Terlebih ada transaksi di rekening Brigadir J 3 hari usai almarhum ini meninggal dunia.
Transaksi ini diketahui senilai Rp200 juta dan dikirim dari rekening Brigadir J ke Bripka RR.
“Ya itu ada pelanggaran ya tentu saja, kan kita tahu yang namanya bikin rekening itu harus atas nama dirinya, pakai KTP dia,” kata Yenti Garnasih.
Masih kata dia, selain itu kala pemilik ATM ini meninggal dunia, maka pihak bank seharusnya bisa ambil tindakan.

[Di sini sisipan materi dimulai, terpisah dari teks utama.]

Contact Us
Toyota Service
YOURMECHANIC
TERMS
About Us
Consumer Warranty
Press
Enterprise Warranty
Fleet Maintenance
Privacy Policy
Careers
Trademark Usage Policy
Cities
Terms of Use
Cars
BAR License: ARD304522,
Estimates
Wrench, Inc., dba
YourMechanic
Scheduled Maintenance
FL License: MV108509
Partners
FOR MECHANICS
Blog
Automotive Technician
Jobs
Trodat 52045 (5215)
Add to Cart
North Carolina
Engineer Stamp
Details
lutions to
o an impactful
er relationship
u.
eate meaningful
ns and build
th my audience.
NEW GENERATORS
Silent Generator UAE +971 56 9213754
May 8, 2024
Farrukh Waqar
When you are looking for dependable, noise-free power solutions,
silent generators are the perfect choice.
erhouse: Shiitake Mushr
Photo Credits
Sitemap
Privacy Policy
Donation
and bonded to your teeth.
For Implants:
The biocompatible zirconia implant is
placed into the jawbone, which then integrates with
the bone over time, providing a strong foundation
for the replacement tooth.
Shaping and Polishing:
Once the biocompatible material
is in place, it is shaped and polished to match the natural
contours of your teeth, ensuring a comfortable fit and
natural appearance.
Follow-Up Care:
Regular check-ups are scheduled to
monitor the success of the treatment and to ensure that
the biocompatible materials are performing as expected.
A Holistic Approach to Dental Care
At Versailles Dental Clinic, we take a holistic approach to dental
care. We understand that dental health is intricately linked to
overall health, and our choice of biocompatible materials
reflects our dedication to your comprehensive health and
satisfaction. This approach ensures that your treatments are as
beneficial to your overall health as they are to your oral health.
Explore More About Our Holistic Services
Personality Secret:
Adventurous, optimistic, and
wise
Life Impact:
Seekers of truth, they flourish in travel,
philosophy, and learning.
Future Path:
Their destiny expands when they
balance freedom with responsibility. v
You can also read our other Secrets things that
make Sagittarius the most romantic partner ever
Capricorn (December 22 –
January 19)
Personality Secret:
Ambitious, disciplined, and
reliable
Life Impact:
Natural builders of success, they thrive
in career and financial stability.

“Harusnya yang mengeluarkan uang di tanggal 11 sementara di tanggal 8 itu meninggal, itu harusnya ahli waris, nah ahli warisnya siapa,” jelas dia.
Tak sampai disitu, ia juga merasa curiga adanya modus Tindak Pidana Pencucian Uang atau TPPU dalam kasus ini.
“Modus-modus seperti ini kok jadi seperti modusnya TPPU ya, jadi orang-orang yang melakukan kejahatan itu biasanya minta KTP anak buahnya atau bahkan cleaning service, KTP-nya dipakai untuk buka rekening kemudian langsung diambil dia, baik rekeningnya maupun ATM-nya,” tutur dia.
Ia bahkan mengatakan kalau bisa jadi para ajudannya ini tak tahu kalau ada ATM atas nama dirinya.
“Bisa jadi yang dipinjam adalah KTP-nya saja, saya tidak tahu waktu bikin rekeningnya seperti apa,” ungkap dia.
Selanjutnya, ia pun beberkan kalau salah satu ciri yang paling penting untuk TPPU ini adalah adanya transaksi yang mencurigakan.
“Nah dalam hal ini dilihat yang mencurigakan apa.